Шестидесятники | страница 96
— Кстати, о «Соблазне» — лучший ваш сборник, по-моему.
— Не знаю, лучший ли, но из всех своих периодов я действительно больше люблю вторую половину семидесятых и, может быть, кое-что из поздних девяностых, из того, что вошло в том собрания, обозначенный «Пять с плюсом». Там уже чистый авангард, без заботы о том, что скажут.
— Спрашивал вас об этом двадцать лет назад и повторю сейчас: не разочаровались ли вы в авангарде? Во-первых, кое-где он выродился в прямое сотрудничество с государством, как у футуристов. А во-вторых — выродился, и я не знаю, продолжится ли…
— Что касается сотрудничества с государством — это изнанка общего футуристического проекта переделки жизни. Искусство не для того выходит на площадь, чтобы показывать себя: оно идет переделывать мир. Это прямое продолжение модерна, нормальная линия — кончился образ художника-алхимика, затворника, началась прямая переделка Вселенной. «Кроиться миру в черепе». Это было и на Западе, не только у нас, и вторая молодость авангарда — шестидесятые, битничество — продолжение той же утопии. А в России это совпало с революцией, отсюда упования на государство, на утопию, — утопия вообще для искусства вещь довольно плодотворная. А наоборот — не очень. Пока человек чувствует, что он всё может и будущее принадлежит ему, он менее склонен к подлостям, чем если чувствует себя винтиком. Авангард предъявляет к человеку великие требования. И сейчас скажу то же, что и двадцать лет назад: ничего более живого в искусстве XX века не было, из русского и европейского футуризма выросло всё великое, что этот век дал. Русская провинция продолжает давать прекрасные молодые имена, потому что футуристична по своей природе. Там без утопии не проживешь. Противопоставление авангарда и традиции, кстати, ложно — по крайней мере в России. Авангард с его максимализмом и есть русская традиция. «Слово о полку Игореве» как будто футуристы писали. Плакаты авангардистов, в том числе богоборца Маяковского — не атеиста ни в каком случае! — восходят к иконе. Авангарднее русского фольклора вообще ничего нет — рэп шестнадцатого века.
— Но те молодые, которых вы благословляли (с избыточной щедростью, по-моему), они оправдали ваши ожидания?
— Тут избыточной щедрости не бывает: ругать будут без меня. И я не сторонник теории, что ругань полезна. «Когда ругают — везет», есть примета, но это придумано в самоутешение.
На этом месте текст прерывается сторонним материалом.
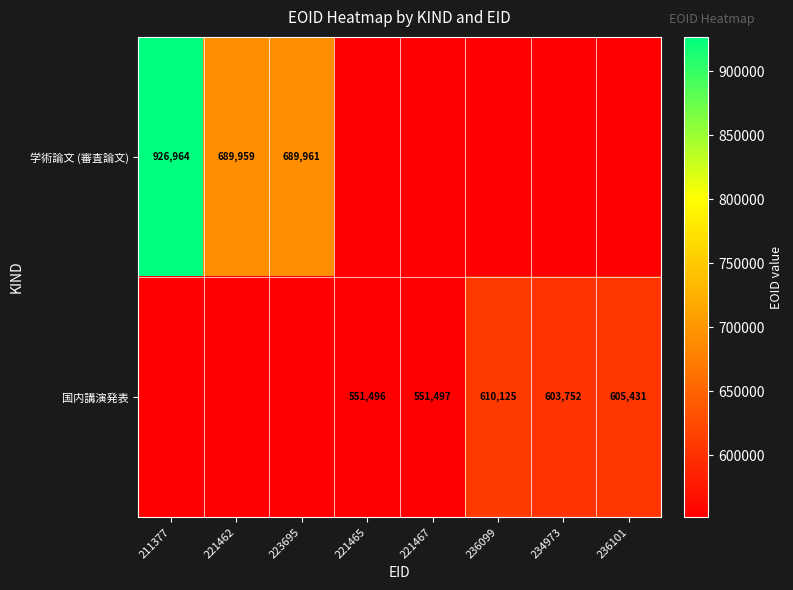

The value of 学術論文 (審査論文) at 211377 is 926964. True or false?

True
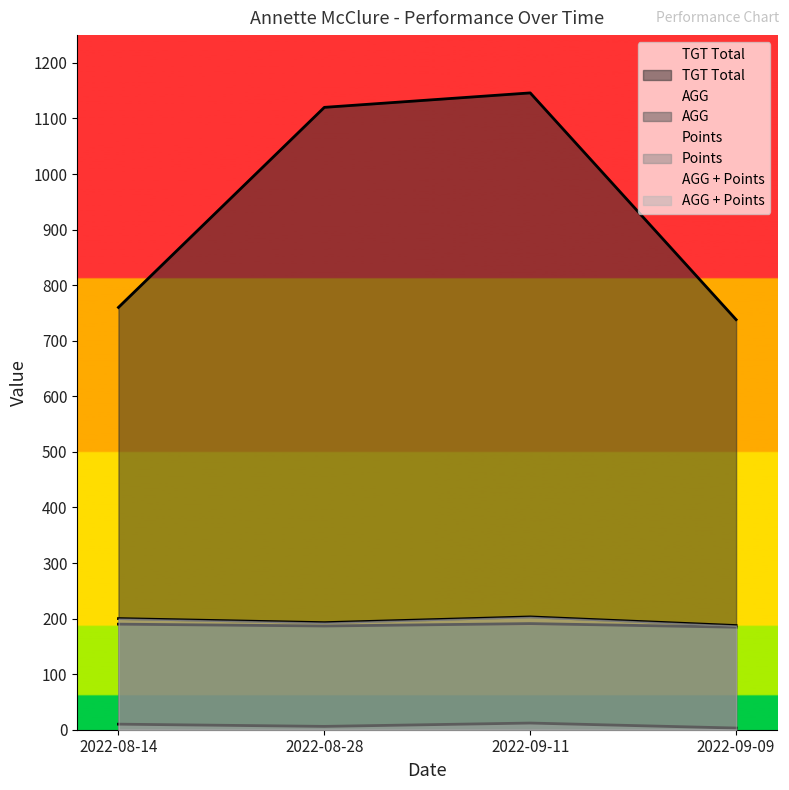

Between 2022-09-11 and 2022-09-09, which is larger?

2022-09-11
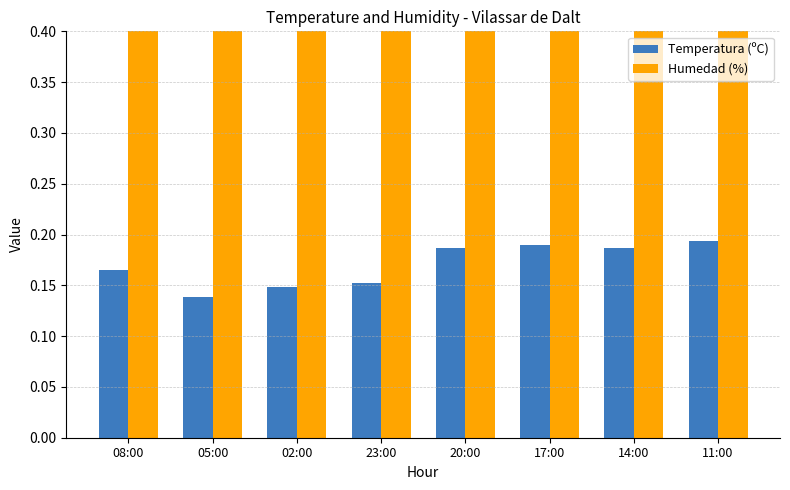

Which has a higher value, 11:00 or 23:00?

11:00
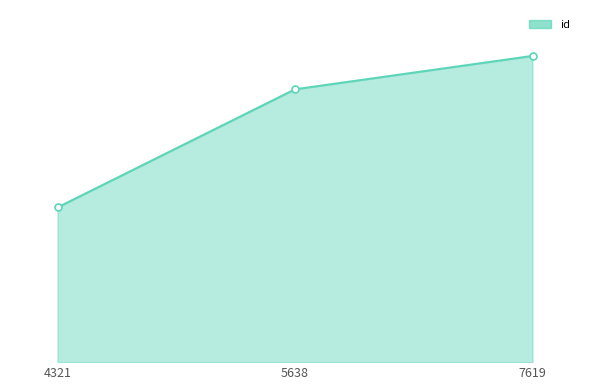

At which category does the chart reach its minimum across all series?

4321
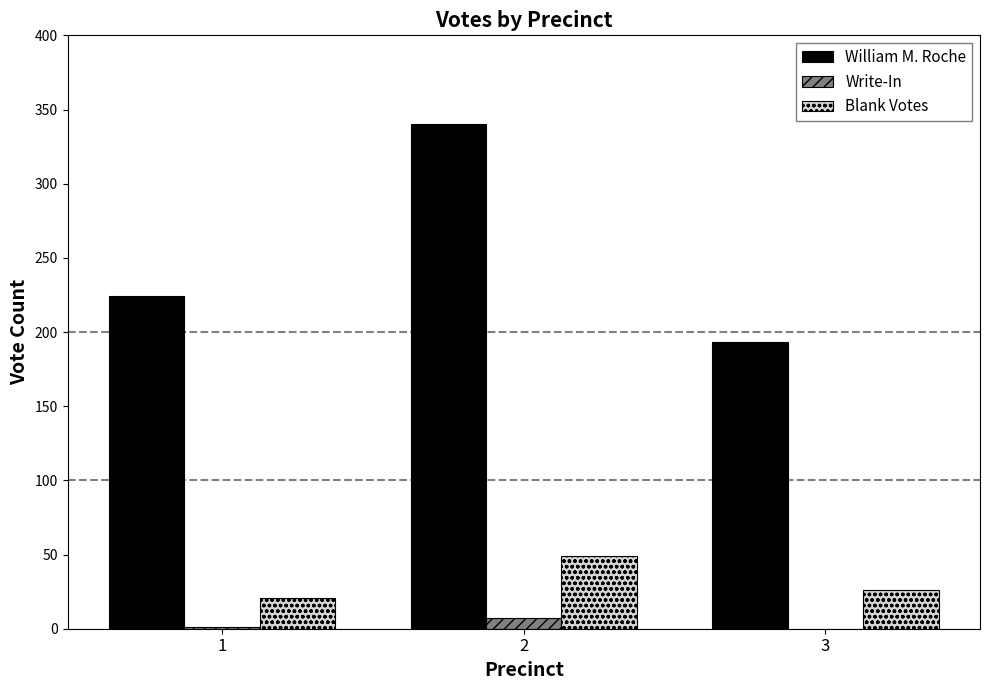

Which series changed the most between 1 and 2?

William M. Roche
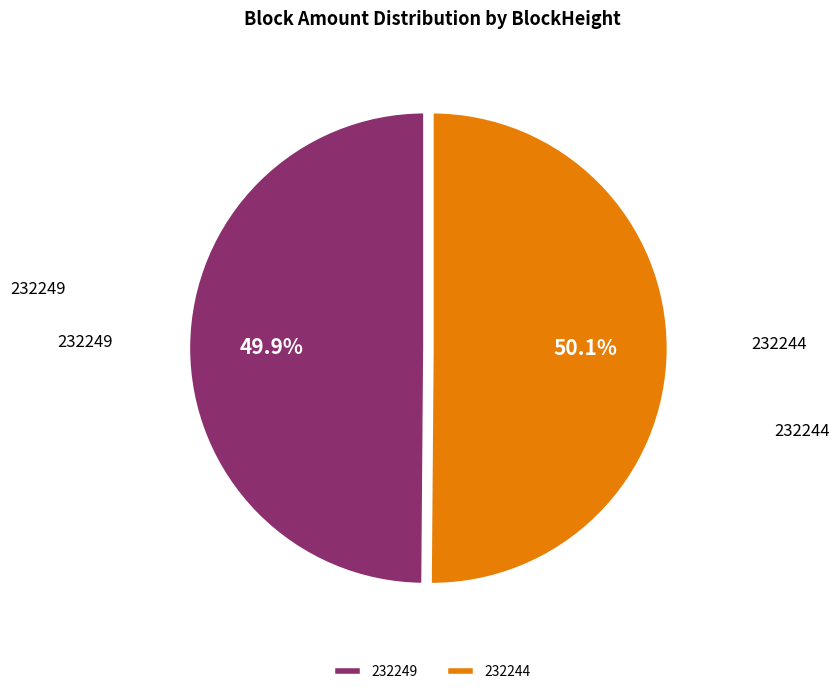

What portion of the pie excludes 232244?

49.9%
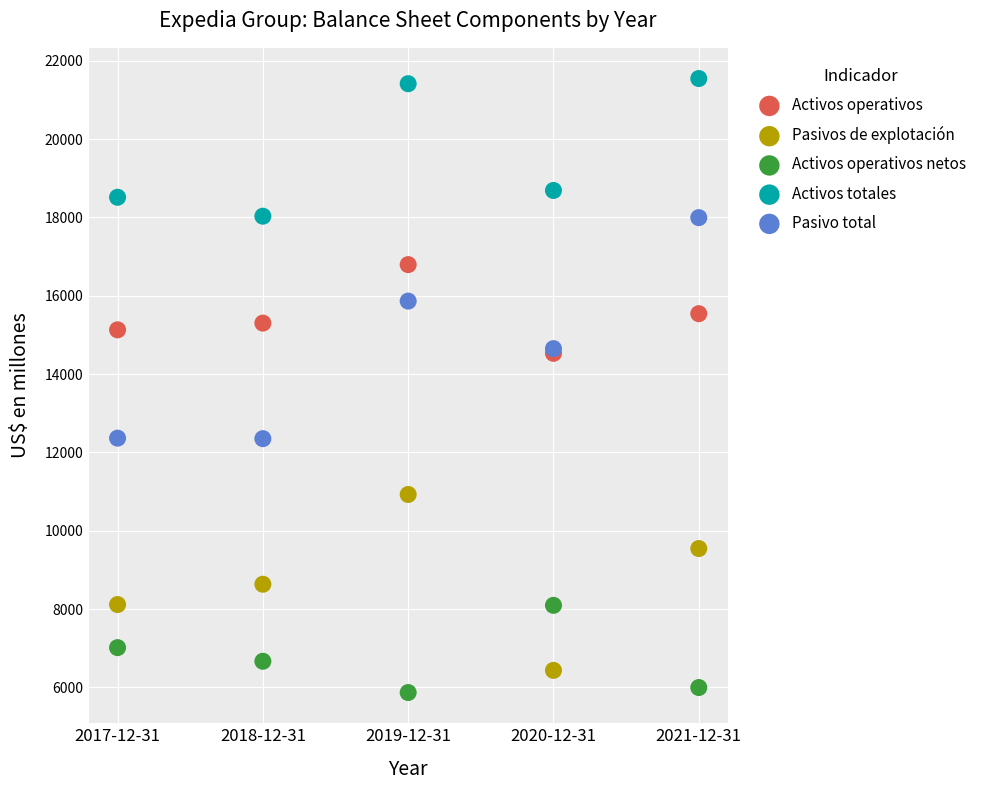

In the Activos totales series, what Y value is closest to 19790?

18690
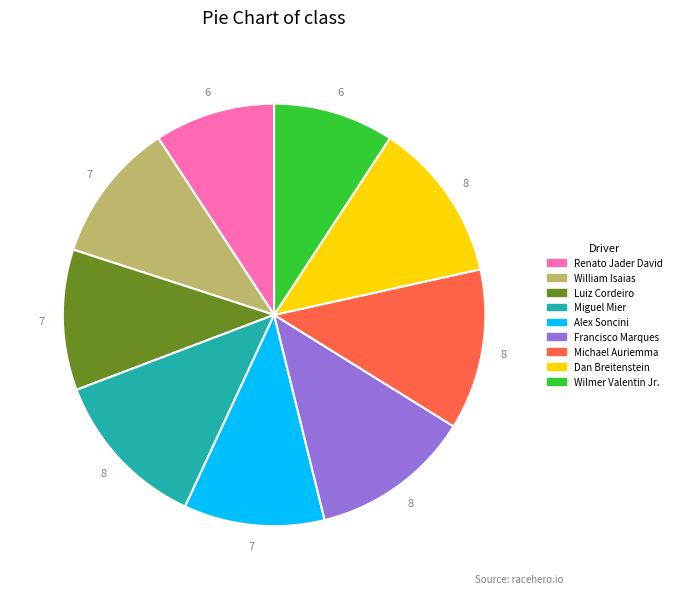

Is there any slice that represents more than half of the pie?

No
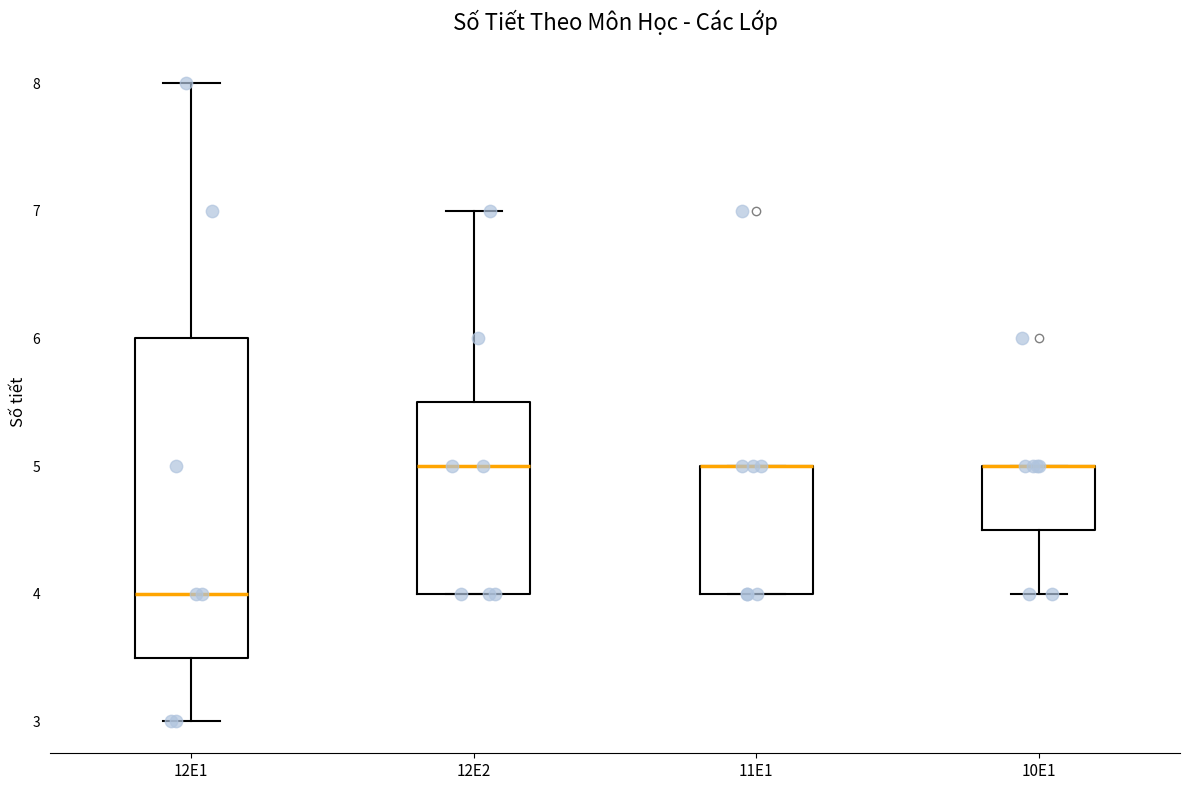

Comparing the boxes themselves (not the whiskers), which one is the tallest?

12E1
На самом деле из тебя ногами выбивают легкость и радость, вот и всё. Все талантливые поэты, которых я знал, предпочитали перехвалить, чем недохвалить: это касалось и Кирсанова, и Асеева, которых в свое время так же искренне перехваливал Маяковский, а тот начал с того, что его назвал гением Бурлюк. Не бойтесь сказать «гений», бойтесь не разглядеть гения — несостоявшихся великих в России больше, чем мы себе представляем. И мне очень редко приходилось разочаровываться в тех, кого я поддержал, — почти никогда. Страшно только, что именно они — настоящие — чаще платят за предназначение: ранний уход Нины Искренко, Алексея Парщикова, Александра Ткаченко — это как раз доказательство того, что поэт платит дорого. Особенно если преодолевает сопротивление материала.